§ **WHAT YOU HAVE TO DO**
What lines in the records below mention "RESTO"? List them all.

(DATASET Opens)

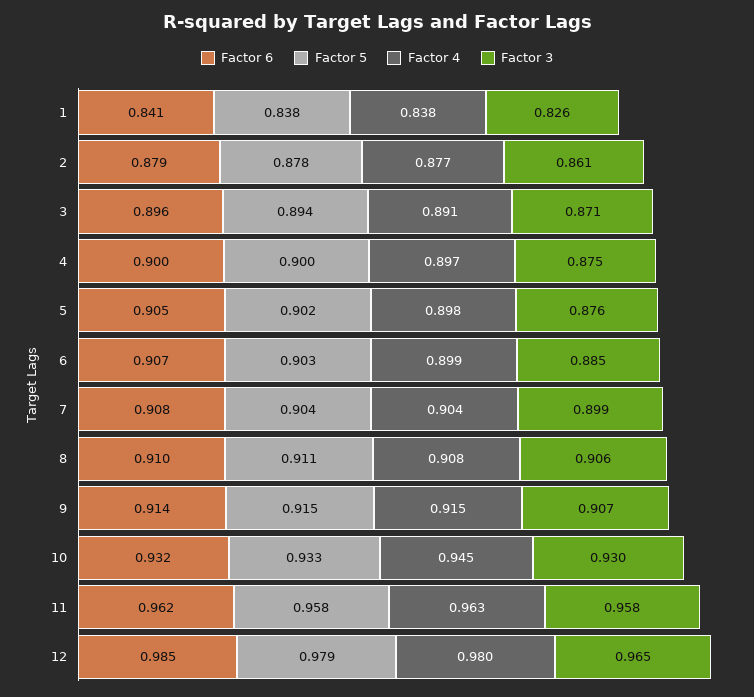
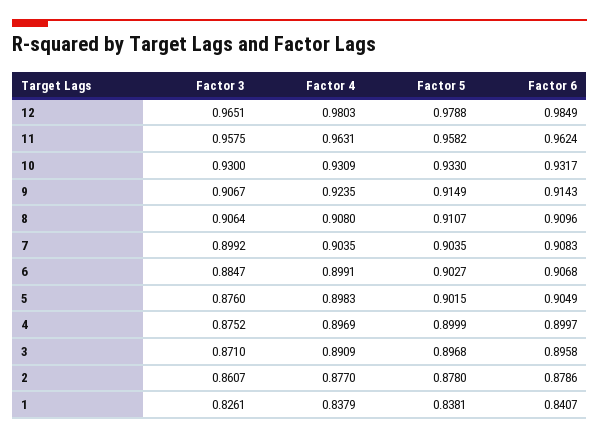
Factor 5, 3: 0.894 -> 0.8968
Factor 4, 9: 0.915 -> 0.9235
Factor 4, 10: 0.945 -> 0.9309

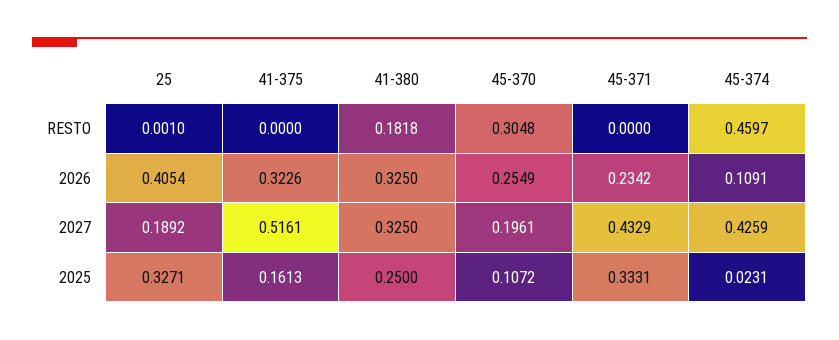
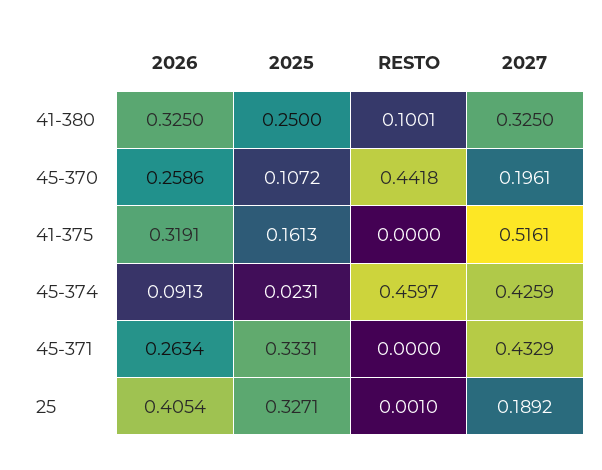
41-380, RESTO: 0.1818 -> 0.1001
45-370, RESTO: 0.3048 -> 0.4418
41-375, 2026: 0.3226 -> 0.3191
45-370, 2026: 0.2549 -> 0.2586
45-371, 2026: 0.2342 -> 0.2634
45-374, 2026: 0.1091 -> 0.0913

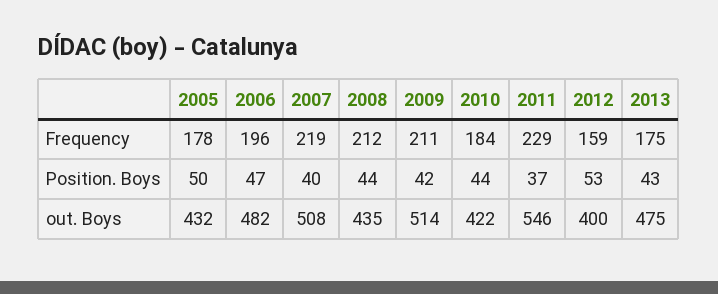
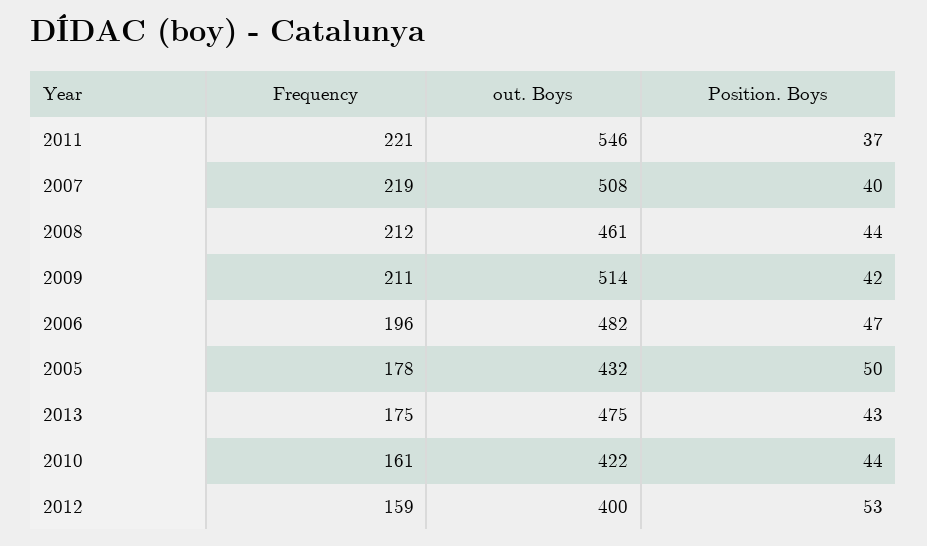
2010, Frequency: 184 -> 161
2011, Frequency: 229 -> 221
2008, out. Boys: 435 -> 461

(DATASET Closes)

§ **SOLUTION FOR THIS EXERCISE**
41-380, RESTO: 0.1818 -> 0.1001
45-370, RESTO: 0.3048 -> 0.4418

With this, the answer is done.